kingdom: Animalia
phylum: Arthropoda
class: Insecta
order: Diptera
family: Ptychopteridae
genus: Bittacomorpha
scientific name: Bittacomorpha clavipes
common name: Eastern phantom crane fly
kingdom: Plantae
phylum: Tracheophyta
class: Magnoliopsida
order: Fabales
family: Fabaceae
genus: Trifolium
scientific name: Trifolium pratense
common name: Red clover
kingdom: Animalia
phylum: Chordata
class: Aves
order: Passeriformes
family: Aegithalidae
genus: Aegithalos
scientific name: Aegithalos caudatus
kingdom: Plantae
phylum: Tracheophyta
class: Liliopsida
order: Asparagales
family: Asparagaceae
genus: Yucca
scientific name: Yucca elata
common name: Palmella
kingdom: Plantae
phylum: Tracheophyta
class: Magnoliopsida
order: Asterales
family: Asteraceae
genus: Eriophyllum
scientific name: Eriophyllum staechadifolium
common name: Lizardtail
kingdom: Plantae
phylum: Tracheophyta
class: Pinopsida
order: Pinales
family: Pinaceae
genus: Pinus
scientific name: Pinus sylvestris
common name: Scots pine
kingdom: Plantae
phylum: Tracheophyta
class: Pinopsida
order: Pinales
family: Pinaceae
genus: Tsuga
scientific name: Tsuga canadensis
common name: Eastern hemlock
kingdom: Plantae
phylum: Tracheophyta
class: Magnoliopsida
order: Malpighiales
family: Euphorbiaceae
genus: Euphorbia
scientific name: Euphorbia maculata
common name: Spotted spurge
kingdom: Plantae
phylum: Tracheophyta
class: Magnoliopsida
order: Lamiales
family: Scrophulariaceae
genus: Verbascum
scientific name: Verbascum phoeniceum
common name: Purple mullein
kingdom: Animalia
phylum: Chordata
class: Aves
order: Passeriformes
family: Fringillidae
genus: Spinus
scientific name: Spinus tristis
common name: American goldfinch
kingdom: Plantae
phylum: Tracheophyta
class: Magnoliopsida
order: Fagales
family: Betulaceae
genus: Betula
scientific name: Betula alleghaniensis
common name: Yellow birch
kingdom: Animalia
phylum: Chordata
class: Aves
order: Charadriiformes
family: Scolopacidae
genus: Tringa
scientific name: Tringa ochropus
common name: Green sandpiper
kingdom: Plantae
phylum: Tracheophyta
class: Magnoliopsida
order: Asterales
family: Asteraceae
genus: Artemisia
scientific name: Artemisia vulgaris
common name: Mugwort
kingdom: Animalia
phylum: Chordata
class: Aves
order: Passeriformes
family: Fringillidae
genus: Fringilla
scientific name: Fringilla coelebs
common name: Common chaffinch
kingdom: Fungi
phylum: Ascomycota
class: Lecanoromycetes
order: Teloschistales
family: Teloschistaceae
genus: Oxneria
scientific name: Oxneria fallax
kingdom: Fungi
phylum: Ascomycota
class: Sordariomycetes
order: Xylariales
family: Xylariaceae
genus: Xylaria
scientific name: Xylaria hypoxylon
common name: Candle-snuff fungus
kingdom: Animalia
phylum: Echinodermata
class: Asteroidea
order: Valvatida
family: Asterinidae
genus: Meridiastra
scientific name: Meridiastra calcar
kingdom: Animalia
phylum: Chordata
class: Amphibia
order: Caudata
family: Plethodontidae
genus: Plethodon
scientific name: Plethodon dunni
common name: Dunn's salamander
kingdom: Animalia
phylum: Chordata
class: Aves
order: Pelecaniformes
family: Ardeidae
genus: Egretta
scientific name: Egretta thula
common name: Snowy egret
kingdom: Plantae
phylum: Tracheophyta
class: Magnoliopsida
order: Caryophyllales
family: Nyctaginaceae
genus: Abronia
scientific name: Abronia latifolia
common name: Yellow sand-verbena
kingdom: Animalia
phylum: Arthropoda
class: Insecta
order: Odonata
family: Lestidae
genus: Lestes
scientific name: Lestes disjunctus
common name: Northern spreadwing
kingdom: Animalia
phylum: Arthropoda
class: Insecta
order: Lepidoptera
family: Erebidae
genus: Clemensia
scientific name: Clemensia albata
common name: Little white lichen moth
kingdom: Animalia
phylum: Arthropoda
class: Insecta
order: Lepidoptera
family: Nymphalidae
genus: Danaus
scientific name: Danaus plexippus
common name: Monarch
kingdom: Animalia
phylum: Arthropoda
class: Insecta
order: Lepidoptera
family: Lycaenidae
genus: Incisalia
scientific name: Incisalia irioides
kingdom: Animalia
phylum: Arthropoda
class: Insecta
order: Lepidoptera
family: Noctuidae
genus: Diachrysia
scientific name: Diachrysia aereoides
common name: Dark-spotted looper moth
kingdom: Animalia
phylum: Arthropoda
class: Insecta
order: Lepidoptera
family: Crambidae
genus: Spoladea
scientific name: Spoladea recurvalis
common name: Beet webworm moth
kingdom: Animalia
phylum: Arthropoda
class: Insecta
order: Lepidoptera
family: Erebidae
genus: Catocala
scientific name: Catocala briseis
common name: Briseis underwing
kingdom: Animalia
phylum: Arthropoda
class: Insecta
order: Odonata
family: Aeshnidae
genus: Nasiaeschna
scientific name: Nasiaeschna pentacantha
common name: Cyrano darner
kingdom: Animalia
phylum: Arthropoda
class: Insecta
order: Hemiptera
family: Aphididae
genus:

⁂

Cosa produrre -
Per favore, riporta senza alcuna modifica la parte dell'elenco sopra che si apre con la riga contenente "genus: Meridiastra" e si chiude con la riga contenente "scientific name: Incisalia irioides", entrambe comprese. Non aggiungere altre righe.

Risposta all'esercizio -
genus: Meridiastra
scientific name: Meridiastra calcar
kingdom: Animalia
phylum: Chordata
class: Amphibia
order: Caudata
family: Plethodontidae
genus: Plethodon
scientific name: Plethodon dunni
common name: Dunn's salamander
kingdom: Animalia
phylum: Chordata
class: Aves
order: Pelecaniformes
family: Ardeidae
genus: Egretta
scientific name: Egretta thula
common name: Snowy egret
kingdom: Plantae
phylum: Tracheophyta
class: Magnoliopsida
order: Caryophyllales
family: Nyctaginaceae
genus: Abronia
scientific name: Abronia latifolia
common name: Yellow sand-verbena
kingdom: Animalia
phylum: Arthropoda
class: Insecta
order: Odonata
family: Lestidae
genus: Lestes
scientific name: Lestes disjunctus
common name: Northern spreadwing
kingdom: Animalia
phylum: Arthropoda
class: Insecta
order: Lepidoptera
family: Erebidae
genus: Clemensia
scientific name: Clemensia albata
common name: Little white lichen moth
kingdom: Animalia
phylum: Arthropoda
class: Insecta
order: Lepidoptera
family: Nymphalidae
genus: Danaus
scientific name: Danaus plexippus
common name: Monarch
kingdom: Animalia
phylum: Arthropoda
class: Insecta
order: Lepidoptera
family: Lycaenidae
genus: Incisalia
scientific name: Incisalia irioides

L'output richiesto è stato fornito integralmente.